This is pretty straightforward. The only person who necessarily gains knowledge on whether or not a creature within the radius of Zone of Truth has been affected by the spell, and therefore is or is not capable of lying, is the caster.
Since the character in question is not considered reliably honest by the others (that's why there's a question of honesty in the first place), the character's own word about whether or not they are affected by the spell is similarly unreliable. If that would work, they might as well not bother with Zone of Truth at all.
This is particularly true if you are hoping for others' views of this character to include a reputation similar to inability to lie. Aes Sedai cannot lie, with magical effects physically preventing them from directly expressing, verbally or in writing, something that they believe is untrue. Trying to use Zone of Truth in that way may even backfire-- without the spell being in effect, people may assume that the character is lying simply because they are eliding the situation in which lying would be impossible to get away with.
The correct solution involving RAW Zone of Truth would be for the character to submit to another character casting the spell, perhaps repeatedly until the character fails the saving throw (voluntarily or otherwise).
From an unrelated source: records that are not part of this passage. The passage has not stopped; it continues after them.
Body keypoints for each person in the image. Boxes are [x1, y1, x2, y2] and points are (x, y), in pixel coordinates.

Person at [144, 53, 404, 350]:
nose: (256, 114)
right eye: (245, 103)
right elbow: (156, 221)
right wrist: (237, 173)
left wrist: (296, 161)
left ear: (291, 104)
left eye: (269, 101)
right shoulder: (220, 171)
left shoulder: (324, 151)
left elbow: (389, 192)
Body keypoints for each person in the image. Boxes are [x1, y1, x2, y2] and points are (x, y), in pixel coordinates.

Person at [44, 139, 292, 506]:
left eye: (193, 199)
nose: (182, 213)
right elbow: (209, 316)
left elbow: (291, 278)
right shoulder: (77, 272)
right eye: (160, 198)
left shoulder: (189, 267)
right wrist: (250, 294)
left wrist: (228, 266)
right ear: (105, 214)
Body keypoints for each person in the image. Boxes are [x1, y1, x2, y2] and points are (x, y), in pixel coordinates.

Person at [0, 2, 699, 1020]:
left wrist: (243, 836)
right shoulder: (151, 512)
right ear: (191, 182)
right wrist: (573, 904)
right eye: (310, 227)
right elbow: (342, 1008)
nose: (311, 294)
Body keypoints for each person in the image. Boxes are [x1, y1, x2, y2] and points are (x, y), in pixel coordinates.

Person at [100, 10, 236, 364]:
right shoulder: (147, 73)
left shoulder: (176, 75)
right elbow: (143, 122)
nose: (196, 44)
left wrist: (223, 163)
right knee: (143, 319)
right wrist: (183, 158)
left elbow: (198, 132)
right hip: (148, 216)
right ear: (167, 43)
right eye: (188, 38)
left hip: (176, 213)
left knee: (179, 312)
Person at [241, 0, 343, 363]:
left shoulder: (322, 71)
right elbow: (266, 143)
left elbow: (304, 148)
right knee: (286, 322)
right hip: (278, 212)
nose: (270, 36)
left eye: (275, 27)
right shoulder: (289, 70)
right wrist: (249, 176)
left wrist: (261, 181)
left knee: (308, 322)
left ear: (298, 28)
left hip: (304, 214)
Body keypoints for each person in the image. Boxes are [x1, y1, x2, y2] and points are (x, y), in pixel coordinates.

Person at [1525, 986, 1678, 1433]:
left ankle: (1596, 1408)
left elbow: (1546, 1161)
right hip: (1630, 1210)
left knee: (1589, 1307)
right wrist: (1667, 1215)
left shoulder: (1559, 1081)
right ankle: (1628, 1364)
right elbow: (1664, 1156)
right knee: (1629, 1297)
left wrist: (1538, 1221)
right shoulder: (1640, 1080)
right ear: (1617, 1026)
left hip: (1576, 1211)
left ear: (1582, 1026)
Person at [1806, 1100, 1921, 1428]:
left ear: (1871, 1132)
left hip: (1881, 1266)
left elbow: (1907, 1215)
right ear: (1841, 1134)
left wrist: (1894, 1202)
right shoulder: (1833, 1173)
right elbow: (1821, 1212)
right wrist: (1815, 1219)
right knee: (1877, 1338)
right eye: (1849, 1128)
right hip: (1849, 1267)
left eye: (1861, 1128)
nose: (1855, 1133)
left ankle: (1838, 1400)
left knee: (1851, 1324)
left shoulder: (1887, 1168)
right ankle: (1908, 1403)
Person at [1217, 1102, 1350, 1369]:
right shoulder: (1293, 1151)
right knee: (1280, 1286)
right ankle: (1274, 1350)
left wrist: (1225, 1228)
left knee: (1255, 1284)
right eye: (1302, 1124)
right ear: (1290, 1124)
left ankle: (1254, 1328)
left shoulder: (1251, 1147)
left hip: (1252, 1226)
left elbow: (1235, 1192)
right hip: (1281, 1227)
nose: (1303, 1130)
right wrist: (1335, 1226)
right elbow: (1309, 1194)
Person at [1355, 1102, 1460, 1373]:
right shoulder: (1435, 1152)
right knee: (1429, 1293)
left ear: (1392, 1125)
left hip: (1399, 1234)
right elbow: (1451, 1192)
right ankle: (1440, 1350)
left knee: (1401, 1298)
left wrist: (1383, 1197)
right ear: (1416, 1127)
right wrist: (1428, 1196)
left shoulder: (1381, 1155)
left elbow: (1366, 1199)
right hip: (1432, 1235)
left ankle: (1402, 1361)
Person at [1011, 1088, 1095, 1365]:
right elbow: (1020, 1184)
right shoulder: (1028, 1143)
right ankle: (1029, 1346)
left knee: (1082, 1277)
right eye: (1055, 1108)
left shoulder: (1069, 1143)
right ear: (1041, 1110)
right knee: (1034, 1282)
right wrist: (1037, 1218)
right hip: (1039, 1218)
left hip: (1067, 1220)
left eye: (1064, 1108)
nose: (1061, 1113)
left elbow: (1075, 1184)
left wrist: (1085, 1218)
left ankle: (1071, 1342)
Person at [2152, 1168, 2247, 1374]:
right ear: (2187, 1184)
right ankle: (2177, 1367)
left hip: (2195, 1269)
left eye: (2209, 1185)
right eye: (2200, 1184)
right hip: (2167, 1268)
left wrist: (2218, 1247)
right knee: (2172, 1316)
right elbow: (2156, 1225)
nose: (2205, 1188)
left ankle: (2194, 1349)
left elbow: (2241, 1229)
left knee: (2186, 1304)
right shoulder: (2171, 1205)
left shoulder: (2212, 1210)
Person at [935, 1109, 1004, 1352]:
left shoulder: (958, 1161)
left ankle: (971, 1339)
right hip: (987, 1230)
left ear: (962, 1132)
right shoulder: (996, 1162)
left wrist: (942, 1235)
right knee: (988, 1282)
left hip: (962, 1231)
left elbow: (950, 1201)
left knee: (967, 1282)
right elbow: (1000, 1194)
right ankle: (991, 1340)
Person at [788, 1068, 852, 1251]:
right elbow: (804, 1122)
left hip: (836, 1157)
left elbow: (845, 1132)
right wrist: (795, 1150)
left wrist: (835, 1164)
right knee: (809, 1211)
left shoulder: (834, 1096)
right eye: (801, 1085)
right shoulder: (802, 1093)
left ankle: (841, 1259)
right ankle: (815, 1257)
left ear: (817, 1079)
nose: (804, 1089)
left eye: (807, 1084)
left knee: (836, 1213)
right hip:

If your character is really focused on this, building them to be able to produce spell scrolls for Zone of Truth and then giving those scrolls to others so that the spell is as available as possible to other people might be the closest RAW solution involving this spell.
Other options in this area will certainly exist as well, but lie outside of the scope of this question. As quick examples, someone could cast Wish on a character to produce this effect, homebrew spells/curses/feats/magic items can impose it, and so on.
I've run NPCs with inability to lie as a trait, and found mechanics surrounding that to be unimportant (players don't trust them, much like Aes Sedai are not much trusted because they can be misleading without lying). The hard part is actually making sure they never lie, because the players/DM at the table have no constraints on lying whether a character does or not.